Dataset entries:
□ □ □ □ □

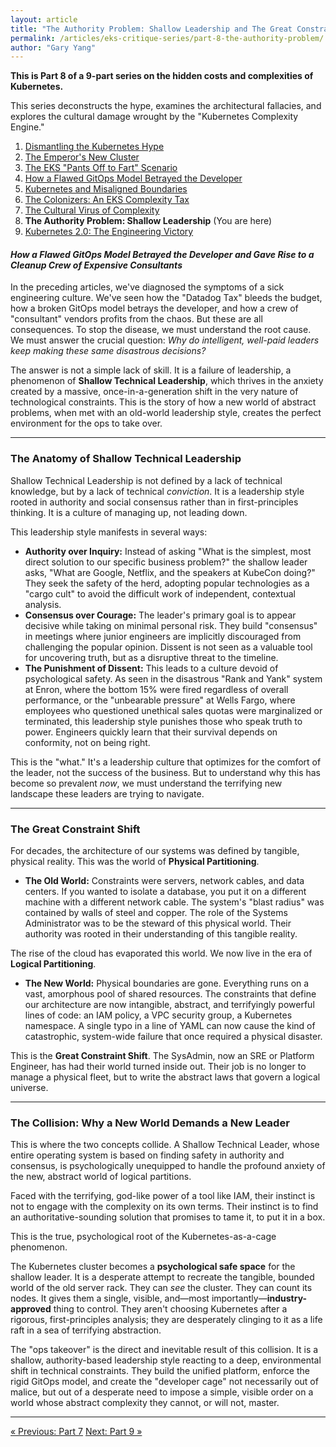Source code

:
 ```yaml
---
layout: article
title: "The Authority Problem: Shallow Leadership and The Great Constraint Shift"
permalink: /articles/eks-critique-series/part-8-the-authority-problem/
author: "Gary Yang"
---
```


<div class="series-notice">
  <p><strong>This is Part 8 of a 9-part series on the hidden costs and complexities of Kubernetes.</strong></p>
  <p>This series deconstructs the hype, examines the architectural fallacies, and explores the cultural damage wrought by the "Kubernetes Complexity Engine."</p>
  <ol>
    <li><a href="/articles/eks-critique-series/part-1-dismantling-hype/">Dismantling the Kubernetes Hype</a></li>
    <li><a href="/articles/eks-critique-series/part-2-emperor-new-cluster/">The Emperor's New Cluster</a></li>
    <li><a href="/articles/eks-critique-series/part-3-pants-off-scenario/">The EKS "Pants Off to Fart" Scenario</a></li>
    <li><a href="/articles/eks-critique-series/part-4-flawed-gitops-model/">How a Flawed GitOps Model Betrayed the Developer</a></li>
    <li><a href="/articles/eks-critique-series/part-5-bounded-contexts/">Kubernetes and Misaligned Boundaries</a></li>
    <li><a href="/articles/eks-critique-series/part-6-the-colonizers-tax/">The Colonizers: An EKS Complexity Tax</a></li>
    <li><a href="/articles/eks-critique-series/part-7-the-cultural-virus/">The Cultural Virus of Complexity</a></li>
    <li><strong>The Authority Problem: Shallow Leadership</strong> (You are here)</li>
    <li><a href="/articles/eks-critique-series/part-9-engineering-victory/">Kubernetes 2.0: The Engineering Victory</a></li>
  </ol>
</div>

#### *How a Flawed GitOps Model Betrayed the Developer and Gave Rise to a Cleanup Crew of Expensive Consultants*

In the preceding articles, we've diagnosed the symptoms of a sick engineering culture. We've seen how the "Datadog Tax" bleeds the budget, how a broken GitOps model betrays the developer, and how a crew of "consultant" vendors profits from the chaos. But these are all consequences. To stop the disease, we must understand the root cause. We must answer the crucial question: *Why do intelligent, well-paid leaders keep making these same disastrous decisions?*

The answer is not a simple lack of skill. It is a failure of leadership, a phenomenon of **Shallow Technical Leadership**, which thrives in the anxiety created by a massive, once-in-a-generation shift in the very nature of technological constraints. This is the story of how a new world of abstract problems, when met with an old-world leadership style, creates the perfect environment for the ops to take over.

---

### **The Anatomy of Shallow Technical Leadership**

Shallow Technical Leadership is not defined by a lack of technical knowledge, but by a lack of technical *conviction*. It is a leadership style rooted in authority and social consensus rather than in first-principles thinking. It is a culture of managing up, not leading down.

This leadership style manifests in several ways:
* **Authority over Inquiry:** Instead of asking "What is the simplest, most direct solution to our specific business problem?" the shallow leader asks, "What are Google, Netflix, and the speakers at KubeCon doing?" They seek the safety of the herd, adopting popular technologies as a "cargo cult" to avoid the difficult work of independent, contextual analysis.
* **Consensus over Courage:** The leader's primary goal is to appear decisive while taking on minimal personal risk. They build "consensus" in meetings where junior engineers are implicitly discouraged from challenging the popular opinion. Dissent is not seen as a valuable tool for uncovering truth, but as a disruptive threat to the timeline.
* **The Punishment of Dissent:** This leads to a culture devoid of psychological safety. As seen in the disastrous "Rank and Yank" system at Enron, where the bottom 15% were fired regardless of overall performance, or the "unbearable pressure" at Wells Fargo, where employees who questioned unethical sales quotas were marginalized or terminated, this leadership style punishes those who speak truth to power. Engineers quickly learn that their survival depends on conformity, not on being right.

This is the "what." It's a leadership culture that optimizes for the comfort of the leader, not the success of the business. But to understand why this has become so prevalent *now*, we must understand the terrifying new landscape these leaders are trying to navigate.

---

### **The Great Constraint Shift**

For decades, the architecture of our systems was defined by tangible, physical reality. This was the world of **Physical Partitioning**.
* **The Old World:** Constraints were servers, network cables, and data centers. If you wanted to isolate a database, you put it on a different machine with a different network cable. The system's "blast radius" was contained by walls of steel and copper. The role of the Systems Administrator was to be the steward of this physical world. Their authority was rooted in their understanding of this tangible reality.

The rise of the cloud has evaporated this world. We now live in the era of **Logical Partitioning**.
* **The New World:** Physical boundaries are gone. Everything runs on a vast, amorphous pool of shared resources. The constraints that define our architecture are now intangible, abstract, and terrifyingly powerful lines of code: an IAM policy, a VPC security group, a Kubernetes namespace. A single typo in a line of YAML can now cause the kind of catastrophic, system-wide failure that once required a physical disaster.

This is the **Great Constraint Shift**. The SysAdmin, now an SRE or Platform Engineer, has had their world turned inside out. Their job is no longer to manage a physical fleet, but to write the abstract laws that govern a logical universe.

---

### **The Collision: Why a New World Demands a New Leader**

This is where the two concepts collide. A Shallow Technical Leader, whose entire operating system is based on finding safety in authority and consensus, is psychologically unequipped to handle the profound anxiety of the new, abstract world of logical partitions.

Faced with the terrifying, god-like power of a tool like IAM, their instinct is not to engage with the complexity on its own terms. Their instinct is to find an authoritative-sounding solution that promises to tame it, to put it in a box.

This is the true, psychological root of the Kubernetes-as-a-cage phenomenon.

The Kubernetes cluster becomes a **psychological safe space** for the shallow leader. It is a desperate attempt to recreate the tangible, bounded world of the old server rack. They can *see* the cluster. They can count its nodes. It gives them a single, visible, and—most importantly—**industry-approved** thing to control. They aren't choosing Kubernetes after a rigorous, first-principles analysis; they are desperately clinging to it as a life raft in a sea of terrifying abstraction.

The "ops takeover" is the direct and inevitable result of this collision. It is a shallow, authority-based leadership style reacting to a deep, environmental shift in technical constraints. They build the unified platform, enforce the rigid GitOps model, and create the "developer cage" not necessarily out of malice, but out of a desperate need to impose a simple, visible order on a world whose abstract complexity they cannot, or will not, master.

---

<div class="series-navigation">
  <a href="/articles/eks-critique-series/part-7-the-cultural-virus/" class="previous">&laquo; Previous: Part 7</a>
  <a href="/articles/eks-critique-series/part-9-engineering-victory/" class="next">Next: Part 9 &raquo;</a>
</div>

□ □ □ □ □

- Your instructions -
Provide an exact copy of only the lines from the beginning of the entries through the line containing "In the preceding", both ends included, with no pictures.

- Output of the exercise -
Source code

:
 ```yaml
---
layout: article
title: "The Authority Problem: Shallow Leadership and The Great Constraint Shift"
permalink: /articles/eks-critique-series/part-8-the-authority-problem/
author: "Gary Yang"
---
```


<div class="series-notice">
  <p><strong>This is Part 8 of a 9-part series on the hidden costs and complexities of Kubernetes.</strong></p>
  <p>This series deconstructs the hype, examines the architectural fallacies, and explores the cultural damage wrought by the "Kubernetes Complexity Engine."</p>
  <ol>
    <li><a href="/articles/eks-critique-series/part-1-dismantling-hype/">Dismantling the Kubernetes Hype</a></li>
    <li><a href="/articles/eks-critique-series/part-2-emperor-new-cluster/">The Emperor's New Cluster</a></li>
    <li><a href="/articles/eks-critique-series/part-3-pants-off-scenario/">The EKS "Pants Off to Fart" Scenario</a></li>
    <li><a href="/articles/eks-critique-series/part-4-flawed-gitops-model/">How a Flawed GitOps Model Betrayed the Developer</a></li>
    <li><a href="/articles/eks-critique-series/part-5-bounded-contexts/">Kubernetes and Misaligned Boundaries</a></li>
    <li><a href="/articles/eks-critique-series/part-6-the-colonizers-tax/">The Colonizers: An EKS Complexity Tax</a></li>
    <li><a href="/articles/eks-critique-series/part-7-the-cultural-virus/">The Cultural Virus of Complexity</a></li>
    <li><strong>The Authority Problem: Shallow Leadership</strong> (You are here)</li>
    <li><a href="/articles/eks-critique-series/part-9-engineering-victory/">Kubernetes 2.0: The Engineering Victory</a></li>
  </ol>
</div>

#### *How a Flawed GitOps Model Betrayed the Developer and Gave Rise to a Cleanup Crew of Expensive Consultants*

In the preceding articles, we've diagnosed the symptoms of a sick engineering culture. We've seen how the "Datadog Tax" bleeds the budget, how a broken GitOps model betrays the developer, and how a crew of "consultant" vendors profits from the chaos. But these are all consequences. To stop the disease, we must understand the root cause. We must answer the crucial question: *Why do intelligent, well-paid leaders keep making these same disastrous decisions?*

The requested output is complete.